The bond between sisters is sometimes hard to explain.
Mikayla and little sis Morgan loved to laugh and play together.
They were inseparable.
Then, one day, four-year-old Mikayla started having seizures. She ended up in two medicated comas; half of her brain was removed; and she passed away in six short months.
Mikayla had Alpers', a disease affecting the central nervous system, and her mitochondria. It is genetic and later testing showed Morgan had it, too.
"You always think your miracle is not going to come — especially after you lose your first child," said mom Dasa Gain. "So you get thrown into a middle ground where you have to fight for one and grieve for the other. That's a very hard thing to do."
So, Gain fought.
She found a new trial at Stanford University for a drug called EPI. The drug is like a battery, trying to recharge failing cells.
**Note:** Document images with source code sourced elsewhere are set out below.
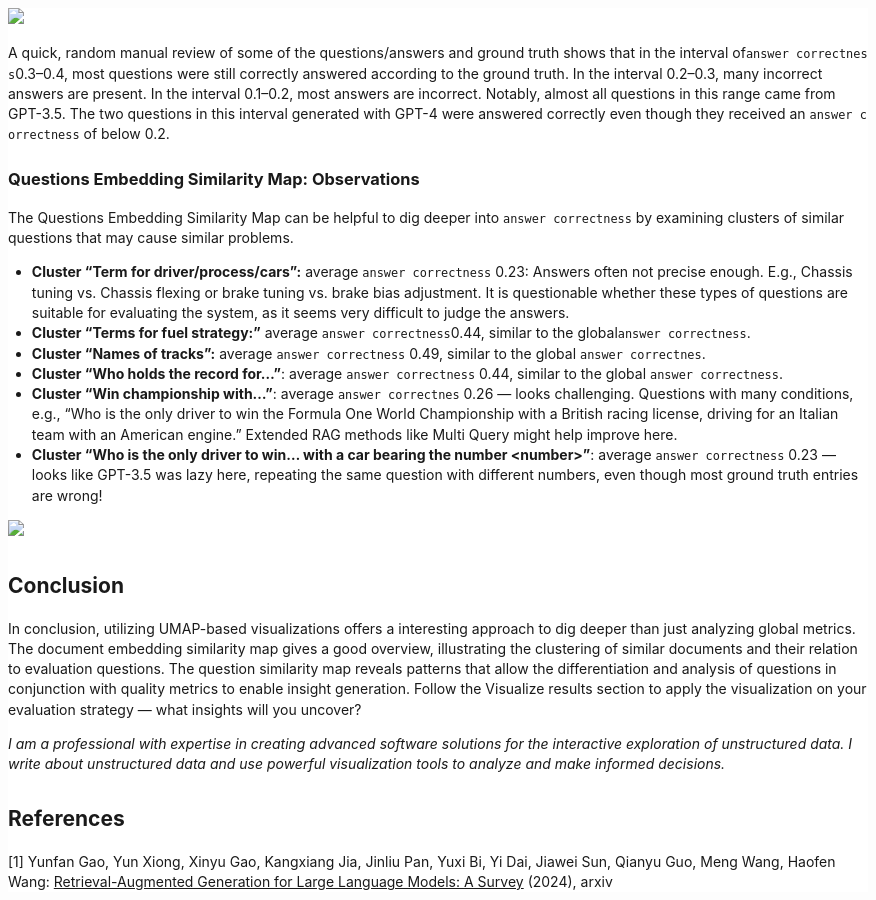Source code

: ![](https://images.weserv.nl/?url=https://cdn-images-1.readmedium.com/v2/resize:fit:800/1*GsLBsg7uwTrw-AzvO4BHmw.png)

A quick, random manual review of some of the questions/answers and ground truth shows that in the interval of`answer correctness`0\.3–0\.4, most questions were still correctly answered according to the ground truth. In the interval 0\.2–0\.3, many incorrect answers are present. In the interval 0\.1–0\.2, most answers are incorrect. Notably, almost all questions in this range came from GPT\-3\.5\. The two questions in this interval generated with GPT\-4 were answered correctly even though they received an `answer correctness` of below 0\.2\.


### Questions Embedding Similarity Map: Observations

The Questions Embedding Similarity Map can be helpful to dig deeper into `answer correctness` by examining clusters of similar questions that may cause similar problems.

* **Cluster “Term for driver/process/cars”:** average `answer correctness` 0\.23: Answers often not precise enough. E.g., Chassis tuning vs. Chassis flexing or brake tuning vs. brake bias adjustment. It is questionable whether these types of questions are suitable for evaluating the system, as it seems very difficult to judge the answers.
* **Cluster “Terms for fuel strategy:”** average `answer correctness`0\.44, similar to the global`answer correctness`.
* **Cluster “Names of tracks”:** average `answer correctness` 0\.49, similar to the global `answer correctnes`.
* **Cluster “Who holds the record for…”**: average `answer correctness` 0\.44, similar to the global `answer correctness`.
* **Cluster “Win championship with…”**: average `answer correctnes` 0\.26 — looks challenging. Questions with many conditions, e.g., “Who is the only driver to win the Formula One World Championship with a British racing license, driving for an Italian team with an American engine.” Extended RAG methods like Multi Query might help improve here.
* **Cluster “Who is the only driver to win… with a car bearing the number \<number\>”**: average `answer correctness` 0\.23 — looks like GPT\-3\.5 was lazy here, repeating the same question with different numbers, even though most ground truth entries are wrong!

![](https://images.weserv.nl/?url=https://cdn-images-1.readmedium.com/v2/resize:fit:800/1*Yc03cpSEFlJoZSBPIpMkiQ.png)


## Conclusion

In conclusion, utilizing UMAP\-based visualizations offers a interesting approach to dig deeper than just analyzing global metrics. The document embedding similarity map gives a good overview, illustrating the clustering of similar documents and their relation to evaluation questions. The question similarity map reveals patterns that allow the differentiation and analysis of questions in conjunction with quality metrics to enable insight generation. Follow the Visualize results section to apply the visualization on your evaluation strategy — what insights will you uncover?

*I am a professional with expertise in creating advanced software solutions for the interactive exploration of unstructured data. I write about unstructured data and use powerful visualization tools to analyze and make informed decisions.*


## References

\[1] Yunfan Gao, Yun Xiong, Xinyu Gao, Kangxiang Jia, Jinliu Pan, Yuxi Bi, Yi Dai, Jiawei Sun, Qianyu Guo, Meng Wang, Haofen Wang: [Retrieval\-Augmented Generation for Large Language Models: A Survey](https://arxiv.org/abs/2312.10997) (2024\), arxiv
At the age of three, Morgan was the first child in the world with Alpers' to try this treatment.
"There are a lot of things that if Mikayla hadn't gone through them, we wouldn't have known how to take care of Morgan. So in a way, she saved her sister," Gain said.
It's now been three years since Morgan started EPI treatment, and she is virtually seizure-free. She can eat without a feeding tube. She plays, crawls, and communicates now, all improvements her mom credits to EPI.
"The day we found out Morgan was going to get on the EPI trial, there was a balloon in the side of the room. We didn't have the fan or anything on," Gain recalled. "It was a little balloon that said, 'I love you, I'm going to try not to cry.' That balloon floated across Morgan's bed when we went in there and found out she got on the trial."
So with big sister in mind, Morgan let go of balloons in California after her first treatment.
"I think she's right there on the verge of hope for everybody," Gain said.
Charlotte Davidson, 20 months old, is now following in Morgan's footsteps. This Elmo-loving, girly girl is taking part in EPI trials now spreading to multiple cities, including Houston, at Texas Children's Hospital.
Charlotte has Leigh's disease, a mitochondrial disorder in which the cells in the body don't produce the right energy.
Dr. Fernando Scaglia, a medical geneticist with Texas Children's Hospital, said this trial is showing great promise.
"We may be able to slow down the progression of the disease and maybe improve the outcome," he said.
For the first six months of the trial, it is truly a guessing game. Is it the placebo or the EPI? The families don't know, and neither do the doctors.
But this is a big day. Charlotte will get EPI now — its just a matter of what dose.
"This is the moment we've been waiting for six months, every single day," said dad Eric Davidson.
As with Morgan, the bond between sisters plays a part here, too. Ashley Davidson credits her sister for getting Charlotte on this trial.
"She paved the way for us," said Ashley.
In part because she's going through it, too.
Ashley has two nephews already taking part in the trial. Both are now showing outward improvements in movement and understanding.
"It helps to have someone understand how you feel when your child misses the milestones," Ashley Davidson said. "When they do the little things, like say, 'Mommy,' they understand what a big thing that is. You have someone celebrate with you as much as you celebrate."
Dr. Scaglia said the success of the trail won't truly be known until it's over. And he warns that mitochondrial diseases are unpredictable. But he calls EPI the biggest break in 10 years.
"This has the potential to help people in the U.S. and around the world, as we have seen many requests from many families from all continents," Dr. Scaglia said.
Not only Leigh's and Alpers patients, but victims of other diseases may one day benefit as well.
"Could it be Parkinson's? Could it be Lou Gehrig's disease, ALS? Some conditions where you see neurodegeneration, where you see regression," Dr. Scaglia said.
"This could be the answer, or this could be the bridge to the answer for a cure," Ashley Davidson said.
"You're never going to give up... never," Eric Davidson added.
And yet one selfless goal to help others.
"A lot of kids grow up," Dasa Gain said. "We see them out there going to graduation and soccer games... doing things their families are proud of. But for me, my kids are helping save other lives."